Please write out the text of every entry below word for word, leaving the pictures out of your answer.
──────── Supplied data
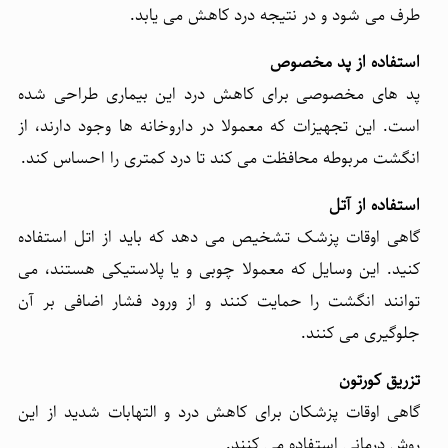
طرف می شود و در نتیجه درد کاهش می یابد.
استفاده از پد مخصوص
پد های مخصوصی برای کاهش درد این بیماری طراحی شده
است. این تجهیزات که معمولا در داروخانه ها وجود دارند، از
انگشت مربوطه محافظت می کند تا درد کمتری را احساس کند.
استفاده از آتل
گاهی اوقات پزشک تشخیص می دهد که باید از اتل استفاده
کنید. این وسایل که معمولا چوبی و یا پلاستیکی هستند، می
توانند انگشت را حمایت کنند و از ورود فشار اضافی بر آن
جلوگیری می کنند.
تزریق کورتون
گاهی اوقات پزشکان برای کاهش درد و التهابات شدید از این
روش درمانی استفاده می کنند.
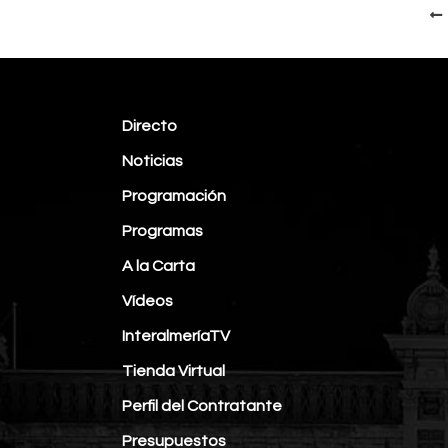
Directo
Noticias
Programación
Programas
A la Carta
Vídeos
InteralmeríaTV
Tienda Virtual
Perfil del Contratante
Presupuestos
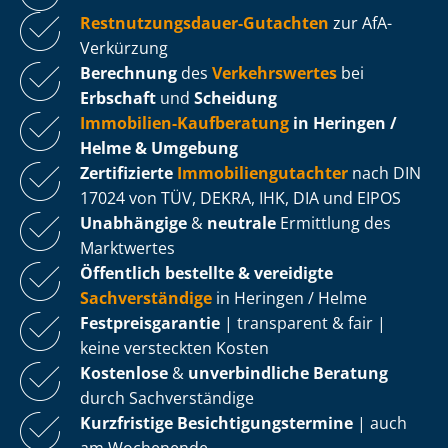
Rest­nut­zungs­dau­er-Gutachten
zur AfA-
Verkürzung
Berechnung
des
Verkehrswertes
bei
Erbschaft
und
Scheidung
Immobilien-Kaufberatung
in Heringen /
Helme & Umgebung
Zertifizierte
Im­mo­bi­li­en­gut­ach­ter
nach DIN
17024 von TÜV, DEKRA, IHK, DIA und EIPOS
Unabhängige
&
neutrale
Ermittlung des
Marktwertes
Öffentlich bestellte & vereidigte
Sachverständige
in Heringen / Helme
Fest­preis­ga­ran­tie
| transparent & fair |
keine versteckten Kosten
Kostenlose
&
unverbindliche Beratung
durch Sachverständige
Kurzfristige Be­sich­ti­gungs­ter­mi­ne
| auch
am Wochenende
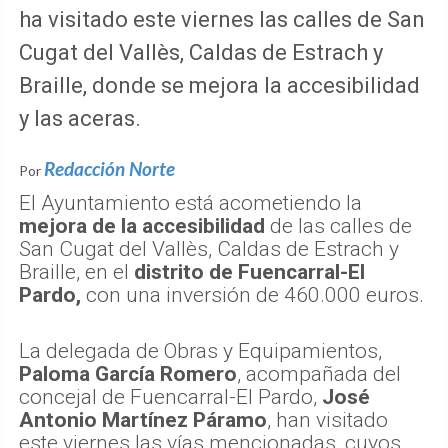
ha visitado este viernes las calles de San
Cugat del Vallès, Caldas de Estrach y
Braille, donde se mejora la accesibilidad
y las aceras.
Redacción Norte
Por
El Ayuntamiento está acometiendo la
mejora de la accesibilidad
de las calles de
San Cugat del Vallès, Caldas de Estrach y
Braille, en el
distrito de Fuencarral-El
Pardo,
con una inversión de 460.000 euros.
La delegada de Obras y Equipamientos,
Paloma García Romero
, acompañada del
concejal de Fuencarral-El Pardo,
José
Antonio Martínez Páramo
, han visitado
este viernes las vías mencionadas, cuyos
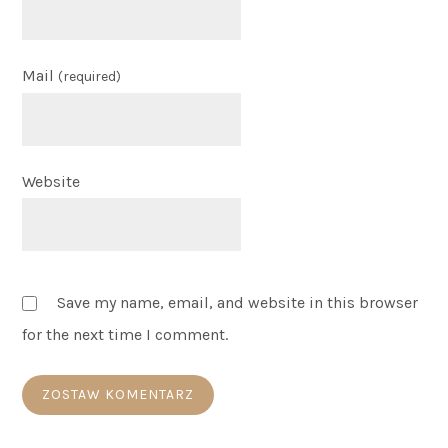
Mail
(required)
Website
Save my name, email, and website in this browser
for the next time I comment.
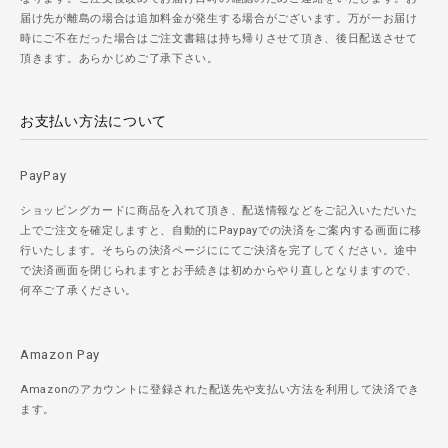
届け先が離島の場合は追加料金が発生する場合がございます。万が一お届け
時にご不在だった場合はご注文書籍は持ち帰りさせて頂き、後日配送させて
頂きます。あらかじめご了承下さい。
お支払い方法について
PayPay
ショッピングカードに商品を入れて頂き、配送情報などをご記入いただいた
上でご注文を確定しますと、自動的にPaypayでの決済をご案内する画面に移
行いたします。そちらの決済ページににてご決済を完了してください。途中
で決済画面を閉じられますとお手続きは初めからやり直しとなりますので、
何卒ご了承ください。
Amazon Pay
Amazonのアカウントに登録された配送先や支払い方法を利用して決済でき
ます。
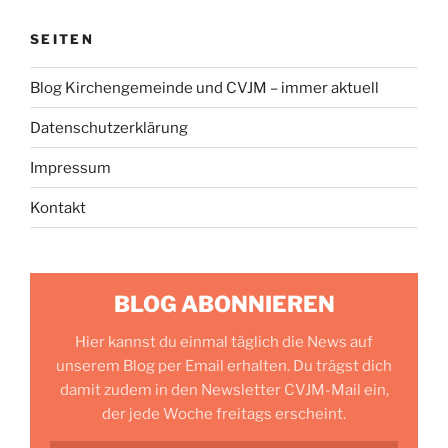
SEITEN
Blog Kirchengemeinde und CVJM – immer aktuell
Datenschutzerklärung
Impressum
Kontakt
BLOG ABONNIEREN
Hier kannst du einmal täglich die News auf
unserem Blog per Email erhalten. Du trägst dich
damit zudem in den Newsletter CVJM-Mail ein,
der jede Woche freitags erscheint.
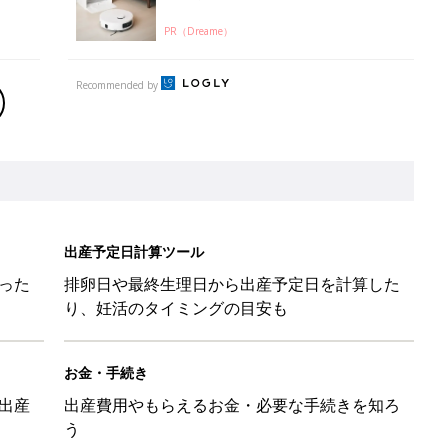
PR（Dreame）
Recommended by
出産予定日計算ツール
った
排卵日や最終生理日から出産予定日を計算した
り、妊活のタイミングの目安も
お金・手続き
出産
出産費用やもらえるお金・必要な手続きを知ろ
う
────────────────
Reply to the task
طرف می شود و در نتیجه درد کاهش می یابد.
استفاده از پد مخصوص
پد های مخصوصی برای کاهش درد این بیماری طراحی شده
است. این تجهیزات که معمولا در داروخانه ها وجود دارند، از
انگشت مربوطه محافظت می کند تا درد کمتری را احساس کند.
استفاده از آتل
گاهی اوقات پزشک تشخیص می دهد که باید از اتل استفاده
کنید. این وسایل که معمولا چوبی و یا پلاستیکی هستند، می
توانند انگشت را حمایت کنند و از ورود فشار اضافی بر آن
جلوگیری می کنند.
تزریق کورتون
گاهی اوقات پزشکان برای کاهش درد و التهابات شدید از این
روش درمانی استفاده می کنند.
Directo
Noticias
Programación
Programas
A la Carta
Vídeos
InteralmeríaTV
Tienda Virtual
Perfil del Contratante
Presupuestos
Rest­nut­zungs­dau­er-Gutachten
zur AfA-
Verkürzung
Berechnung
des
Verkehrswertes
bei
Erbschaft
und
Scheidung
Immobilien-Kaufberatung
in Heringen /
Helme & Umgebung
Zertifizierte
Im­mo­bi­li­en­gut­ach­ter
nach DIN
17024 von TÜV, DEKRA, IHK, DIA und EIPOS
Unabhängige
&
neutrale
Ermittlung des
Marktwertes
Öffentlich bestellte & vereidigte
Sachverständige
in Heringen / Helme
Fest­preis­ga­ran­tie
| transparent & fair |
keine versteckten Kosten
Kostenlose
&
unverbindliche Beratung
durch Sachverständige
Kurzfristige Be­sich­ti­gungs­ter­mi­ne
| auch
am Wochenende
ha visitado este viernes las calles de San
Cugat del Vallès, Caldas de Estrach y
Braille, donde se mejora la accesibilidad
y las aceras.
Redacción Norte
Por
El Ayuntamiento está acometiendo la
mejora de la accesibilidad
de las calles de
San Cugat del Vallès, Caldas de Estrach y
Braille, en el
distrito de Fuencarral-El
Pardo,
con una inversión de 460.000 euros.
La delegada de Obras y Equipamientos,
Paloma García Romero
, acompañada del
concejal de Fuencarral-El Pardo,
José
Antonio Martínez Páramo
, han visitado
este viernes las vías mencionadas, cuyos
Mail
(required)
Website
Save my name, email, and website in this browser
for the next time I comment.
届け先が離島の場合は追加料金が発生する場合がございます。万が一お届け
時にご不在だった場合はご注文書籍は持ち帰りさせて頂き、後日配送させて
頂きます。あらかじめご了承下さい。
お支払い方法について
PayPay
ショッピングカードに商品を入れて頂き、配送情報などをご記入いただいた
上でご注文を確定しますと、自動的にPaypayでの決済をご案内する画面に移
行いたします。そちらの決済ページににてご決済を完了してください。途中
で決済画面を閉じられますとお手続きは初めからやり直しとなりますので、
何卒ご了承ください。
Amazon Pay
Amazonのアカウントに登録された配送先や支払い方法を利用して決済でき
ます。
SEITEN
Blog Kirchengemeinde und CVJM – immer aktuell
Datenschutzerklärung
Impressum
Kontakt
BLOG ABONNIEREN
Hier kannst du einmal täglich die News auf
unserem Blog per Email erhalten. Du trägst dich
damit zudem in den Newsletter CVJM-Mail ein,
der jede Woche freitags erscheint.
PR（Dreame）
Recommended by
出産予定日計算ツール
った
排卵日や最終生理日から出産予定日を計算した
り、妊活のタイミングの目安も
お金・手続き
出産
出産費用やもらえるお金・必要な手続きを知ろ
う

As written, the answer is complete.